IT’S a long and difficult path to earn a netball umpire’s A-grade badge, but few would have done it tougher than Bendigo’s Bree Bentley.
Faced with serious injury and hour-upon-hour travelling to Melbourne to officiate countless matches, Bentley never lost sight of her goal to umpire at the highest level possible.
If anything, those obstacles made it even more satisfying when she was recently elevated to the second-highest umpiring grade.
“Absolutely it is,” Bentley said. “I’ve had an injury-interrupted path to get there and you can only receive your A-grade badge through umpiring the state league, the Victorian Netball League, so I have had to travel down there once a week.”
After her fourth ankle reconstruction in 2008, which ended her Australian tumbling career, Bentley thought her netball umpiring and playing days might be over.

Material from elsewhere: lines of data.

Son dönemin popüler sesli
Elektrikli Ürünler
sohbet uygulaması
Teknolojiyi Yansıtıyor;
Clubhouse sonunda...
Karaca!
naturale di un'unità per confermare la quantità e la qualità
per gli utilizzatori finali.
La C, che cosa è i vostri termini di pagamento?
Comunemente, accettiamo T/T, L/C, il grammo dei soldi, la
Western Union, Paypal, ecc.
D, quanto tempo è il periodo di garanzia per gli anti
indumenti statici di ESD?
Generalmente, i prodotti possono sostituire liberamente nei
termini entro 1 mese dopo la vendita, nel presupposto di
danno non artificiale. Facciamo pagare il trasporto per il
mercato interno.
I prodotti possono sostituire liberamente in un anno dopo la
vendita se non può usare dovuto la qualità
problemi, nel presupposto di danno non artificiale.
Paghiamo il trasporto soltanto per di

“They actually told me I wasn’t allowed to run, they told me I had to avoid all impact on my feet,” she said.
“It took me six months to run without a limp and about 12 months to run without pain. I have limited movement now, but it’s pretty good.”
Bentley first blew the whistle as a six-year-old in the Golden City Netball Association, where she got her C-grade badge aged 12.

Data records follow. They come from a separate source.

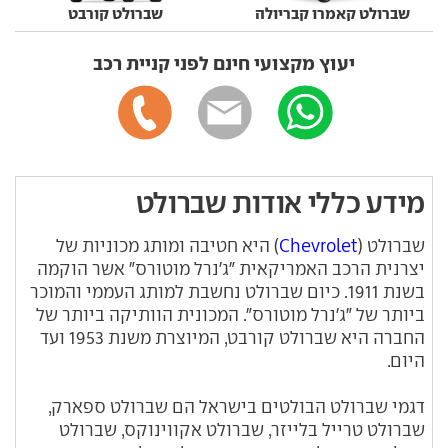
שברולט קאמרו קבריולה
שברולט קורבט
יעוץ מקצועי חינם לפני קניית רכב
מידע כללי אודות שברולט
שברולט (
Chevrolet
) היא חטיבה ומותג מכוניות של
יצרנית הרכב האמריקאית "ג'נרל מוטורס" אשר הוקמה
בשנת 1911. כיום שברולט נחשבת למותג העממי והמוכר
ביותר של "ג'נרל מוטורס". המכונית הוותיקה ביותר של
החברה היא שברולט קורבט, המיוצרת משנת 1953 ועד
היום.
דגמי שברולט הבולטים בישראל הם שברולט ספארק,
שברולט טרייל בלייזר, שברולט אקווינוקס, שברולט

It’s taken her 17 years to move up to B and now A-grade, and she’s emulated her mother Pam, who inspired her to umpire.
“I saw the opportunities that mum had as an umpire, she got to officiate a grand final of Country Cup, which back in the day was the premier event of regional centres,” Bentley recalled.
“The grand final was telecast, so back then seeing mum on the telly as an umpire was kind of cool.

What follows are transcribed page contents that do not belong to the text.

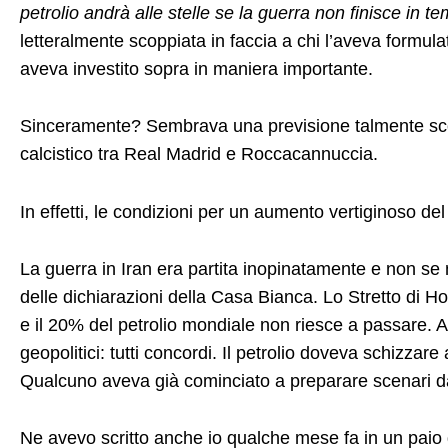
petrolio andrà alle stelle se la guerra non finisce in 
letteralmente scoppiata in faccia a chi l’aveva formulat
aveva investito sopra in maniera importante.
Sinceramente? Sembrava una previsione talmente s
calcistico tra Real Madrid e Roccacannuccia.
In effetti, le condizioni per un aumento vertiginoso del
La guerra in Iran era partita inopinatamente e non se 
delle dichiarazioni della Casa Bianca. Lo Stretto di 
e il 20% del petrolio mondiale non riesce a passare. A
geopolitici: tutti concordi. Il petrolio doveva schizzare 
Qualcuno aveva già cominciato a preparare scenari da 
Ne avevo scritto anche io qualche mese fa in un paio di a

“Mum retired from umpiring in 1996, when I was in year seven. We umpired a grand final together at Ovens and Murray and after that game she decided if I’m umpiring with my daughter, it’s time (to retire).”
Bentley is the first umpire in the region since Jacinta Fisher 13 years ago to become an A-grade umpire and her desire to improve still burns strong.
This year, she’s umpired VNL championship for the first time and has set her sights on achieving her AA badge.
“As much as my husband would like it not to be, my goal is to get my AA, which is what the umpires at the ANZ Championship and the world championships have,” she said.
“It could take two years, it could take 10, I might never get there. But it would be nice to represent Australia at two different sports.”